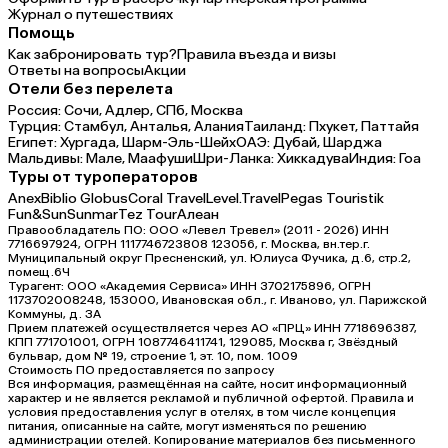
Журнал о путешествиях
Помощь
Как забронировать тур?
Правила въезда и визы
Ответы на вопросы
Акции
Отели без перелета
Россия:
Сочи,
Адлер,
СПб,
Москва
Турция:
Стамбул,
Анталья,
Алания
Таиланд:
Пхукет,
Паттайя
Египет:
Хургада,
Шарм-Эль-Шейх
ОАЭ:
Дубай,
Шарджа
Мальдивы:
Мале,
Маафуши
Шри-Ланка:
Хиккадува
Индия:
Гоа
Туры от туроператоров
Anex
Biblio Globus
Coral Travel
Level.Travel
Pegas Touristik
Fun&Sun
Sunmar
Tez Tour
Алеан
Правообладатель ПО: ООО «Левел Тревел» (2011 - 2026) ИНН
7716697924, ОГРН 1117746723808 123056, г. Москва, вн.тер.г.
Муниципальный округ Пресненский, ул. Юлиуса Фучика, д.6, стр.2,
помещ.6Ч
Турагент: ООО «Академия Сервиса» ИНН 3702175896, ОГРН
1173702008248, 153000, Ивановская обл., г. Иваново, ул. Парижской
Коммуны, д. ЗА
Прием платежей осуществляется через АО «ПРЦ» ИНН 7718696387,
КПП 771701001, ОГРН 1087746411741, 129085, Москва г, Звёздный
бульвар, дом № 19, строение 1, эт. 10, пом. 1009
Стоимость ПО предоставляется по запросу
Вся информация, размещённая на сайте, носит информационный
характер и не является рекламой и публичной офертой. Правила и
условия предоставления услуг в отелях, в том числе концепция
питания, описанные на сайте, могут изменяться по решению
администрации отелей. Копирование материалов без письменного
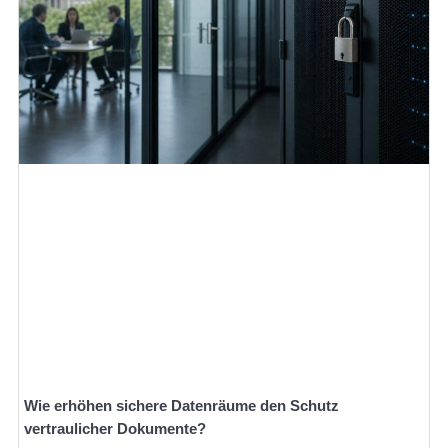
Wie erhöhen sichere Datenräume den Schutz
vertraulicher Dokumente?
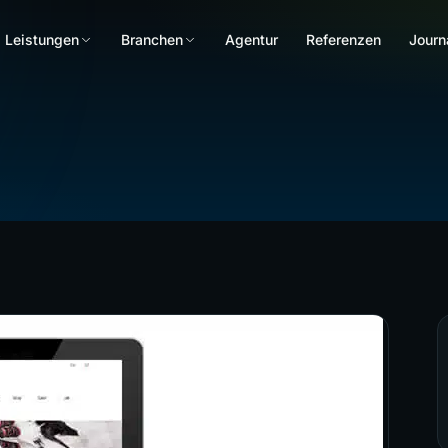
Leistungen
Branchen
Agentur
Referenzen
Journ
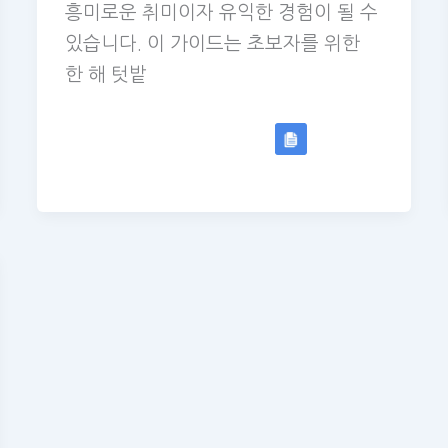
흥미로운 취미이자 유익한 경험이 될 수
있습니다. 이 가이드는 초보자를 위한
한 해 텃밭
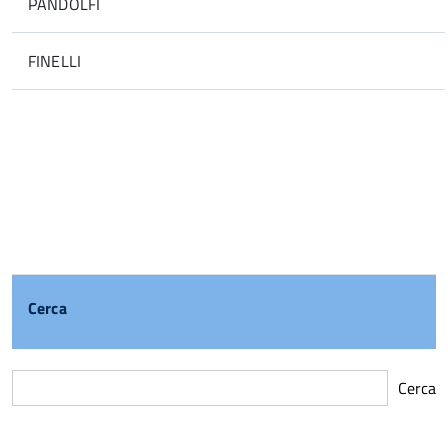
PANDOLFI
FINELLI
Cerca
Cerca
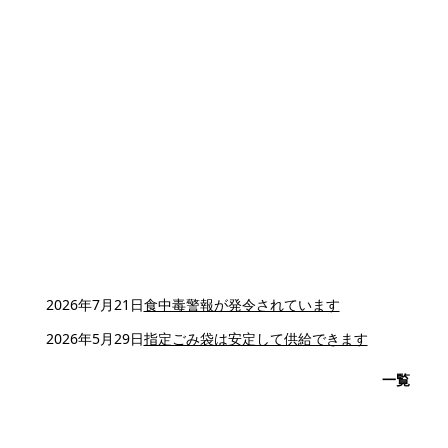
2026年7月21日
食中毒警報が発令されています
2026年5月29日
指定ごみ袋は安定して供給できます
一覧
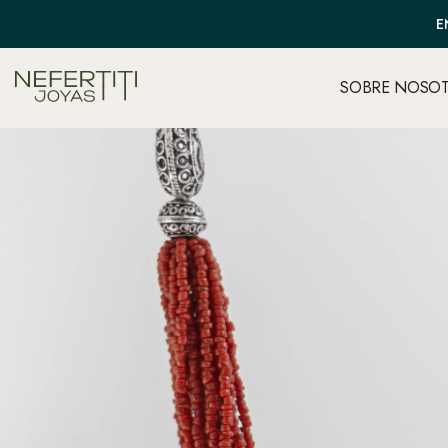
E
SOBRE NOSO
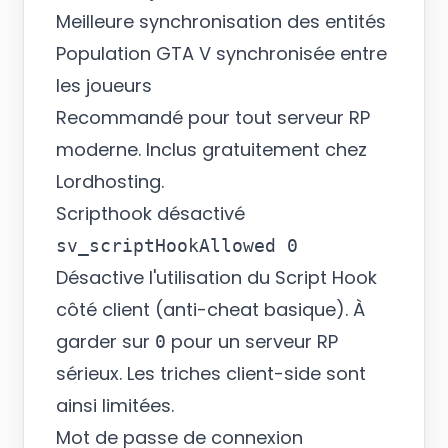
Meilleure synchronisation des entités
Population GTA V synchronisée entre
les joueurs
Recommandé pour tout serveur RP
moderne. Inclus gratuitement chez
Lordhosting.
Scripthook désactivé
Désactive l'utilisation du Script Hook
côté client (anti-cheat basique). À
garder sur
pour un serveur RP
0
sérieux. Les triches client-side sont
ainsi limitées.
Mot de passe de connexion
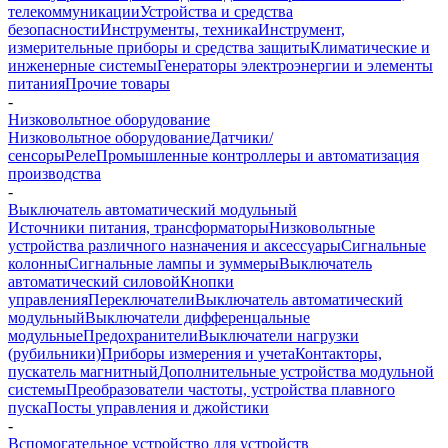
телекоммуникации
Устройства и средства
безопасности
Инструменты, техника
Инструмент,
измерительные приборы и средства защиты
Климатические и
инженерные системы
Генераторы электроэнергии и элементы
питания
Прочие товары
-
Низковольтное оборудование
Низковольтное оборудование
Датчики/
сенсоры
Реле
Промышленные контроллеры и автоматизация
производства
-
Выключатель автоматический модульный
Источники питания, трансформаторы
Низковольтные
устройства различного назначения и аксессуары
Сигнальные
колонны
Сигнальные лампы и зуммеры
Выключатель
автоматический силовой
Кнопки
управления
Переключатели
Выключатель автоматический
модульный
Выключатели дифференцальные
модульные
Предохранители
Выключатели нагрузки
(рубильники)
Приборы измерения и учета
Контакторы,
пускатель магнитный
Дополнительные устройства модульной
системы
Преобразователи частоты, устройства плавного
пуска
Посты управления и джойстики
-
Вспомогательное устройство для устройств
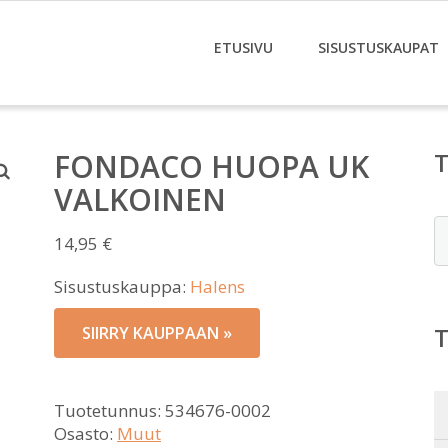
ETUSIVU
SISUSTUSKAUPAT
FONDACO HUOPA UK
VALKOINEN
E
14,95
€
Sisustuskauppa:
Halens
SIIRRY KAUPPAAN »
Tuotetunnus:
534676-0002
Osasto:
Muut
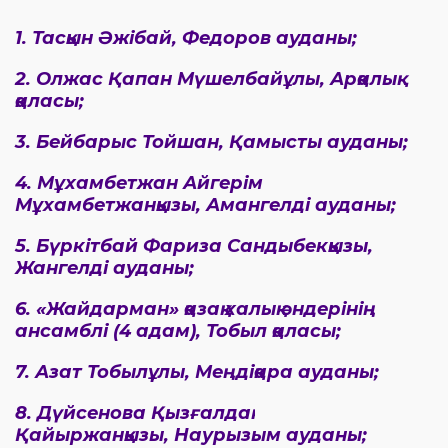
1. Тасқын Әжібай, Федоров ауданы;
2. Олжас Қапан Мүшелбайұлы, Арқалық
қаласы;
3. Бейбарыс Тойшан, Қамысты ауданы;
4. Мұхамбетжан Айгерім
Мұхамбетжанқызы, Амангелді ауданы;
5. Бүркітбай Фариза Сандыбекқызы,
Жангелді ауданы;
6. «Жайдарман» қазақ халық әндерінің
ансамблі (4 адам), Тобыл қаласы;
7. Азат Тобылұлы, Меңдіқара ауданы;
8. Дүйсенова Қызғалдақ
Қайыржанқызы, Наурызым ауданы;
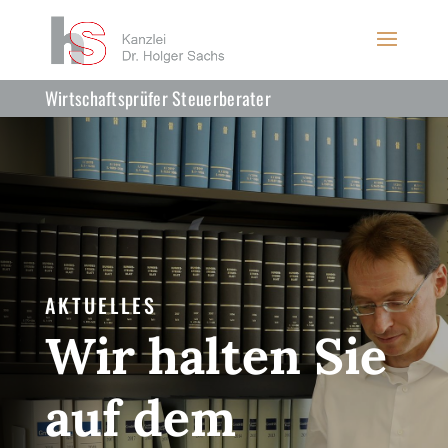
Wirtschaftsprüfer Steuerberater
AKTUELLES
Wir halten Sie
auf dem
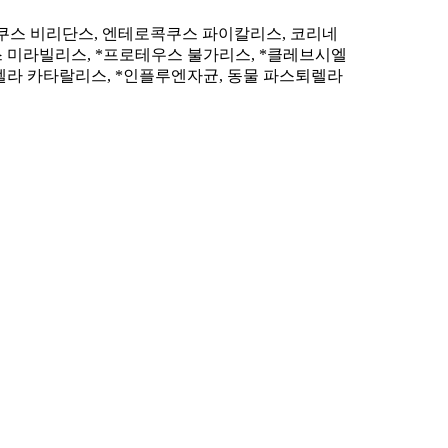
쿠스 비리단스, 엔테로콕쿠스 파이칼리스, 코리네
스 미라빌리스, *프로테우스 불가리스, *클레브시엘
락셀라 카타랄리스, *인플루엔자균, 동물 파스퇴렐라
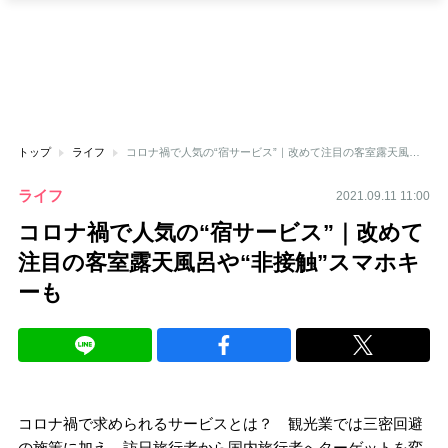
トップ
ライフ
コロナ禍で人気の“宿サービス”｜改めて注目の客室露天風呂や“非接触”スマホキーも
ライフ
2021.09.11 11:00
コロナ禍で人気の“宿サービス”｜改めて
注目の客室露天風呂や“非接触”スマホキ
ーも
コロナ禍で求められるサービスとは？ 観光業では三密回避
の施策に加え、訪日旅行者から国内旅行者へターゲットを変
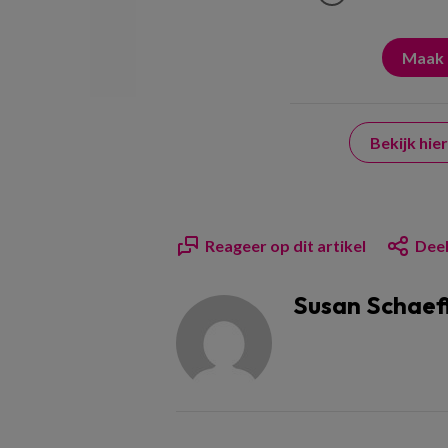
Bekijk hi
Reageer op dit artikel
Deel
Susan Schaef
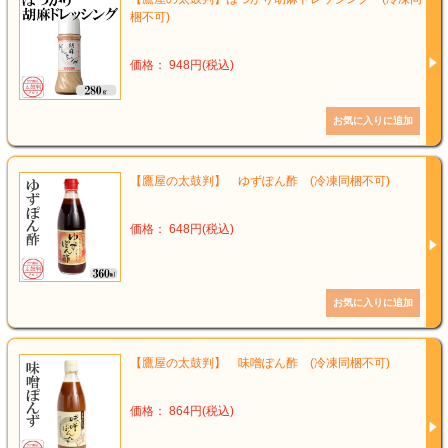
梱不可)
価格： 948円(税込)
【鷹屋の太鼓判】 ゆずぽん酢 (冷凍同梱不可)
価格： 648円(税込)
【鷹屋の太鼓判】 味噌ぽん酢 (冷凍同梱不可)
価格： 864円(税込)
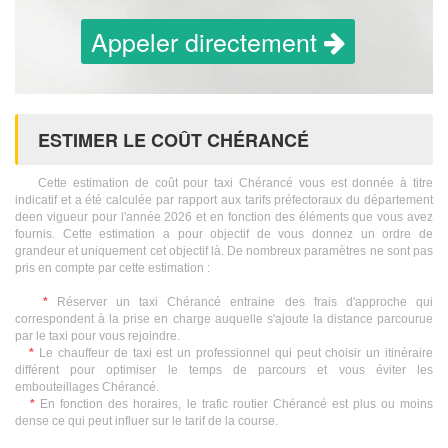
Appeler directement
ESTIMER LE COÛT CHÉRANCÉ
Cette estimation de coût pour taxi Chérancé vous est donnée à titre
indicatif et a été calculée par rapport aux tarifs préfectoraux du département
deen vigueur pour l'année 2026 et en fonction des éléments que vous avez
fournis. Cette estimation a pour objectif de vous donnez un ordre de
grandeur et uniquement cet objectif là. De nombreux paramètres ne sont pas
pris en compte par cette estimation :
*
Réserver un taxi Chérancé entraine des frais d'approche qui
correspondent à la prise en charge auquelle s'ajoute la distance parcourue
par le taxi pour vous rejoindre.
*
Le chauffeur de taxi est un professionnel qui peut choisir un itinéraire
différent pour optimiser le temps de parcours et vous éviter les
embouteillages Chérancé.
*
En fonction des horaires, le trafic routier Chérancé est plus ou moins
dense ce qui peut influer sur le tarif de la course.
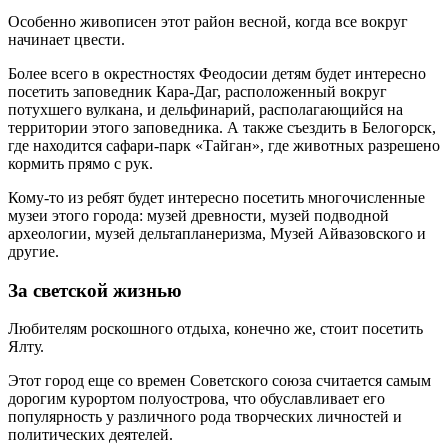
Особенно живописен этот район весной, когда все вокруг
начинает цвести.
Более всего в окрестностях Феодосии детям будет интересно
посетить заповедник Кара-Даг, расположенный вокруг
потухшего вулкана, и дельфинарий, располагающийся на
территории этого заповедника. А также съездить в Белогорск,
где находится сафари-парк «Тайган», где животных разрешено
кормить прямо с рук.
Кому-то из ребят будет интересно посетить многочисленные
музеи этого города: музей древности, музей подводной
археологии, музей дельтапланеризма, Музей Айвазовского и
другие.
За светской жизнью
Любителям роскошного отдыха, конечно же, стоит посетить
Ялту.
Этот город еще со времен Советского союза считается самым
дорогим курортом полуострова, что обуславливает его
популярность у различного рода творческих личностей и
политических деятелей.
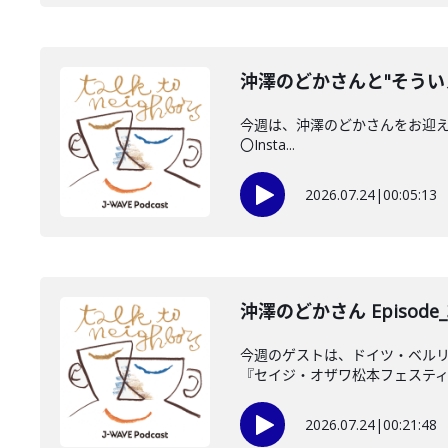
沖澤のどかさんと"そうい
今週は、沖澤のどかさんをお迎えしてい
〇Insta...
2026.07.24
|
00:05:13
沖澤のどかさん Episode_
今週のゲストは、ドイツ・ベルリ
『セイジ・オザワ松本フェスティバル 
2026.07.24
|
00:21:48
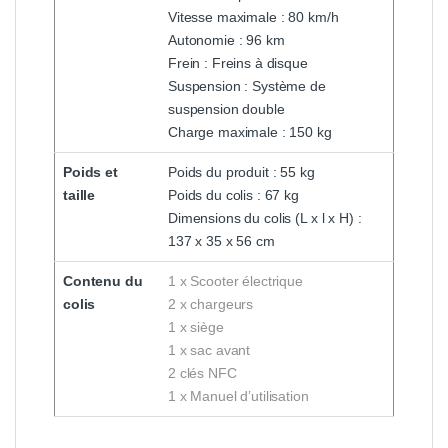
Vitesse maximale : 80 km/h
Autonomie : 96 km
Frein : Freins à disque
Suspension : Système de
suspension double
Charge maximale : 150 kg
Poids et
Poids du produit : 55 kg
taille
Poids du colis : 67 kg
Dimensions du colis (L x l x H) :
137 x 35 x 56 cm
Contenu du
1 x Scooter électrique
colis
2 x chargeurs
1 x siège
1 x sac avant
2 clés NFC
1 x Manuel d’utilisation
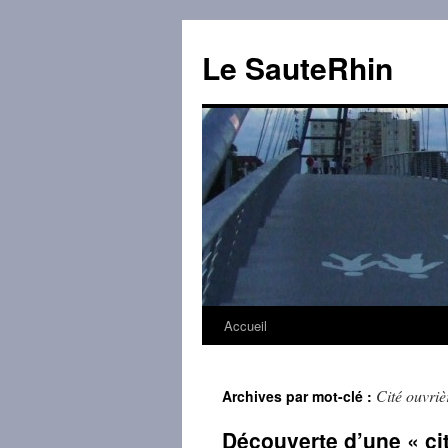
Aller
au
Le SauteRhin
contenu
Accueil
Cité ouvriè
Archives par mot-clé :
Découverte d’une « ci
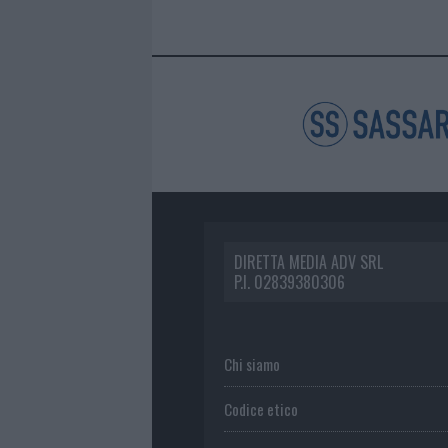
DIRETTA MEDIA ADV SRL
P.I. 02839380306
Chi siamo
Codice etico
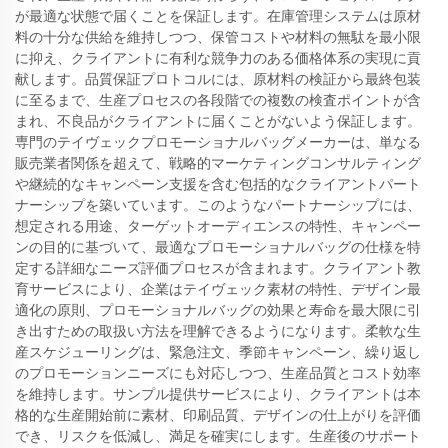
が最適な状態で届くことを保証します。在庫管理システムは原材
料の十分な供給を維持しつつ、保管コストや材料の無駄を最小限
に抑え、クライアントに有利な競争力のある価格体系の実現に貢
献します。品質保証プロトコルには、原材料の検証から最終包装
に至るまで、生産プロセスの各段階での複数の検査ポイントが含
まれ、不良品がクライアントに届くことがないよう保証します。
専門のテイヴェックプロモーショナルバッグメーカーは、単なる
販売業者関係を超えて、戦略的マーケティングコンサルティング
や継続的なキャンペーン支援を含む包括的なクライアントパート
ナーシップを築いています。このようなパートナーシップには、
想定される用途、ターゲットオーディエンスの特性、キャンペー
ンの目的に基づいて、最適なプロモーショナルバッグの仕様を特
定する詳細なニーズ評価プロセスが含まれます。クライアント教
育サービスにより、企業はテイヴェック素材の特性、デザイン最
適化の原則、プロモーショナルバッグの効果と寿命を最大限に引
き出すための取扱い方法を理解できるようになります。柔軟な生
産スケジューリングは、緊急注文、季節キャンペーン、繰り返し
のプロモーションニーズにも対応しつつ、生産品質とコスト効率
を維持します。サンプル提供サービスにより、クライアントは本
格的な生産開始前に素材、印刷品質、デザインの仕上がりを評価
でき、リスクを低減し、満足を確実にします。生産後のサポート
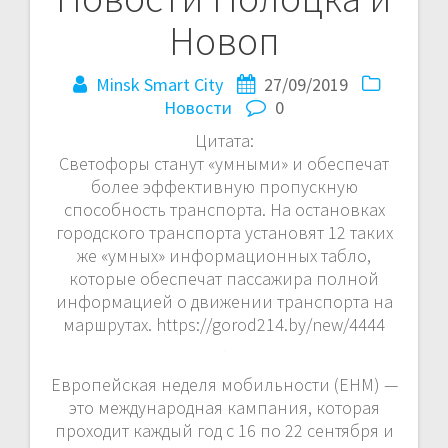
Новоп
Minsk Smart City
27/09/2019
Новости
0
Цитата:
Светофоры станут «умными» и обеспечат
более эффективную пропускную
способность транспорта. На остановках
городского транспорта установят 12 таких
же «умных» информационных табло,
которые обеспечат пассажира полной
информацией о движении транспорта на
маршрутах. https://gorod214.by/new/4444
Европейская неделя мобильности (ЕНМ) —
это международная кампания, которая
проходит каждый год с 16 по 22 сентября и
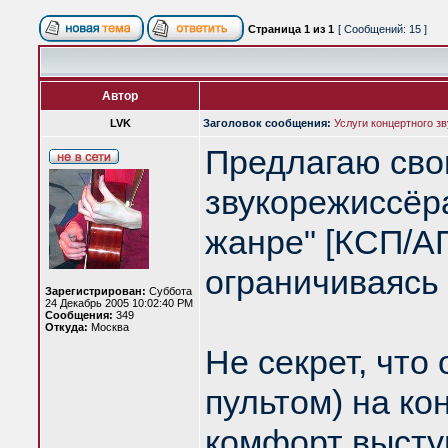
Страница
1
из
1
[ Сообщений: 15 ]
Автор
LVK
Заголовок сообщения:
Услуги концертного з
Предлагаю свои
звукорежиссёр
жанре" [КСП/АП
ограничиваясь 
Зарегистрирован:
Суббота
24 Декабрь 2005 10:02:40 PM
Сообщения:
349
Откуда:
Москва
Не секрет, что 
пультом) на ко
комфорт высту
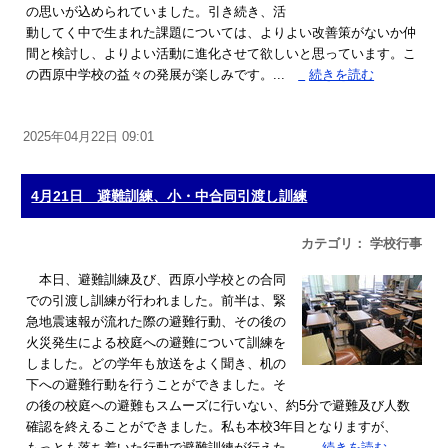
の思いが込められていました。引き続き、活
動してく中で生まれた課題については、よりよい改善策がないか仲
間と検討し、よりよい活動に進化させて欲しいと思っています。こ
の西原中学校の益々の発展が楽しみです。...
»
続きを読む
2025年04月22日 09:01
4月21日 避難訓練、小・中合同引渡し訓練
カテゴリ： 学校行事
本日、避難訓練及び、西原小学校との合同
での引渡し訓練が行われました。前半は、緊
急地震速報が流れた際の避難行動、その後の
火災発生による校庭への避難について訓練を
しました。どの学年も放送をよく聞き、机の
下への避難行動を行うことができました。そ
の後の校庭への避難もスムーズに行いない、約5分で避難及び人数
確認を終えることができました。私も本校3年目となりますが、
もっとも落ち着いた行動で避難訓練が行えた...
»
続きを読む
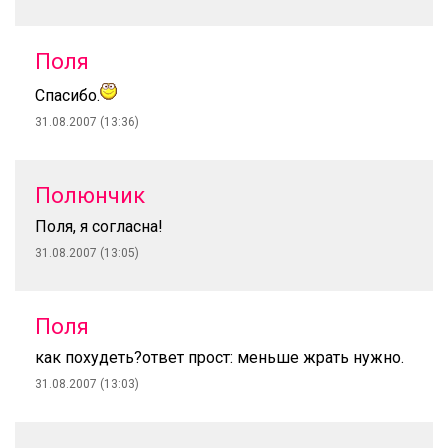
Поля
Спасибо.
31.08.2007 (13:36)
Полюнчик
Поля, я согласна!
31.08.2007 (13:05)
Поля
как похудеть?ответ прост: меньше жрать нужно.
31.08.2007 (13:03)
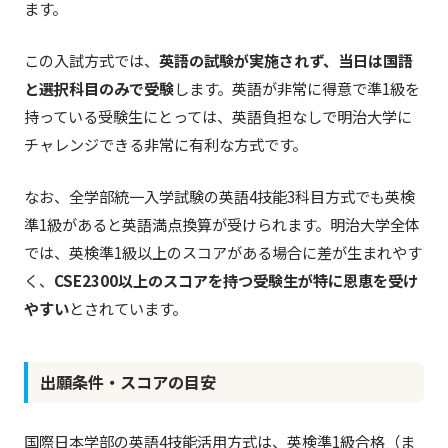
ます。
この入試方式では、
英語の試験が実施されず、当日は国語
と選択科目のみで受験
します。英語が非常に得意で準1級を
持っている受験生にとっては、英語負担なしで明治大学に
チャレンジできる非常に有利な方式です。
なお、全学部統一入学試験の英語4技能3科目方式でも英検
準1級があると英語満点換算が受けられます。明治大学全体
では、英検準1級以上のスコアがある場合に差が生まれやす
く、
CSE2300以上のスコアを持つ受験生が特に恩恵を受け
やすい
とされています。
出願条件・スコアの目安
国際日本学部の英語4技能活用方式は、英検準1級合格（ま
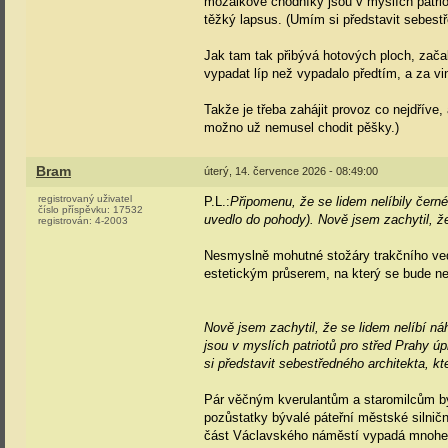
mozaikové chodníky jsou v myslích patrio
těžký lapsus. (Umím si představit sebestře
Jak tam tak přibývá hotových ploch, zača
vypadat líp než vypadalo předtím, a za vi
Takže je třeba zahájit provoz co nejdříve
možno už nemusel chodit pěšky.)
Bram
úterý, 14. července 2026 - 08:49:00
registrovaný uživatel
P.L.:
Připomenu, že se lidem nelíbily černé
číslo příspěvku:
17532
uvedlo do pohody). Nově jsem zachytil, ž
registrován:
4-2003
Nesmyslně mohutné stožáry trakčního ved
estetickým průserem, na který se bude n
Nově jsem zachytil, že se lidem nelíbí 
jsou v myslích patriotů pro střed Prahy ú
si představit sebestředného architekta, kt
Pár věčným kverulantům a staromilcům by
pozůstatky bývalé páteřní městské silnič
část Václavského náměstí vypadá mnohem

======

Exercise directions:
Report every line in the records above that contains the word "lidem", copying each such line in full. Case counts.

Task output:
Připomenu, že se lidem nelíbily černé
Nově jsem zachytil, že se lidem nelíbí 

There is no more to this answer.